In summary, during the process of chaotic forecasting for time series, the adding-weight zero-rank local-region method, one-rank local-region method, adding-weight one-rank local-region method, and improved adding-weight one-rank local-region method are all feasible and accurate, with the maximum prediction error being no more than 15%, thus meeting general forecasting requirements in engineering practice. Combining the grey bootstrap method with the maximum entropy principle to fuse the four prediction values of each step effectively, the future accuracy true value and estimated interval are obtained for a superprecision rolling bearing. According to the Poisson counting process and grey bootstrap-generated data, a dynamic prediction for accuracy maintaining reliability is achieved for superprecision rolling bearings for each step in the future, and the prediction results can effectively monitor the variation information on bearing service accuracy. Finally, a new concept is proposed for relative reliability of maintaining accuracy, which can effectively predict the degree of failure for maintaining an optimal accuracy state for a bearing.

4. Conclusions

(1)By fusing chaotic prediction models into the grey bootstrap principle and maximum entropy principle, the accuracy true value and fluctuation interval can be precisely predicted for superprecision rolling bearings for each step into the future. The prediction values and actual values demonstrate good consistency, and the prediction error is very small with a maximum relative error of only 14.02%.(2)Combining the grey bootstrap principle with the Poisson process, a dynamic prediction method is proposed for accuracy maintaining reliability in superprecision rolling bearings, which can realize the prediction of accuracy maintaining reliability for each step into the future and can reveal the mechanism of influence between the running time and service accuracy.(3)According to the varying curves of accuracy maintaining reliability at different time intervals and the influence of threshold accuracy on reliability analysis, the evolution information for accuracy maintaining reliability can be predicted in real time for superprecision rolling bearings, and failures or hidden troubles can therefore be discovered in time.(4)Based on the novel concept of accuracy maintaining reliability for superprecision rolling bearings, the possibility and degree of failure in maintaining an optimal accuracy state are predicted effectively.
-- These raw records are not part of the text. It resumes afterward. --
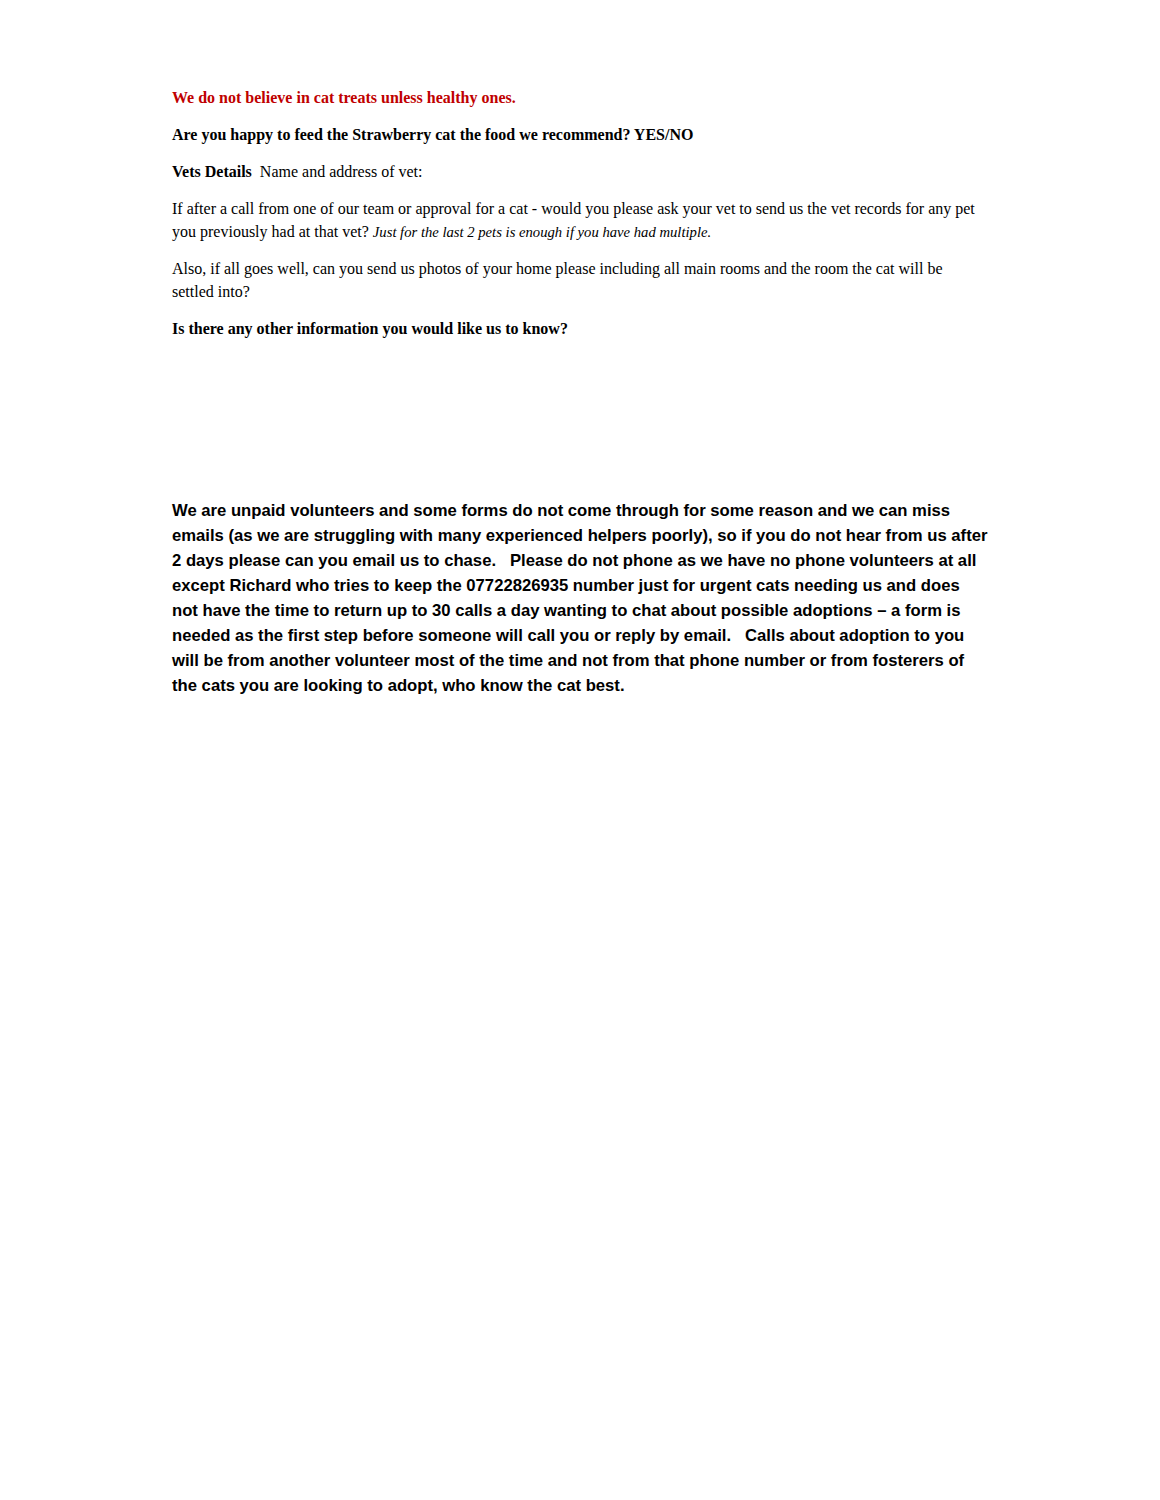We do not believe in cat treats unless healthy ones.
Are you happy to feed the Strawberry cat the food we recommend? YES/NO
Vets Details Name and address of vet:
If after a call from one of our team or approval for a cat - would you please ask your vet to send us the vet records for any pet you previously had at that vet? Just for the last 2 pets is enough if you have had multiple.
Also, if all goes well, can you send us photos of your home please including all main rooms and the room the cat will be settled into?
Is there any other information you would like us to know?
We are unpaid volunteers and some forms do not come through for some reason and we can miss emails (as we are struggling with many experienced helpers poorly), so if you do not hear from us after 2 days please can you email us to chase. Please do not phone as we have no phone volunteers at all except Richard who tries to keep the 07722826935 number just for urgent cats needing us and does not have the time to return up to 30 calls a day wanting to chat about possible adoptions – a form is needed as the first step before someone will call you or reply by email. Calls about adoption to you will be from another volunteer most of the time and not from that phone number or from fosterers of the cats you are looking to adopt, who know the cat best.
Some intervention measures for maintenance or replacement can be implemented in a timely manner before the possibility of failure in service accuracy becomes critical.(5)The proposed models can not only realize dynamic prediction of accuracy maintaining reliability for superprecision rolling bearings at each point in time but also realize an estimation of true value and interval for the accuracy attribute.

Data Availability

The data used to support the findings of this study are included within the article.

Conflicts of Interest

The authors declare that there are no conflicts of interest regarding the publication of this paper.

Acknowledgments

This project was supported by the National Natural Science Foundation of China (Grant No. 51475144) and Natural Science Foundation of Henan Province of China (Grant No. 162300410065).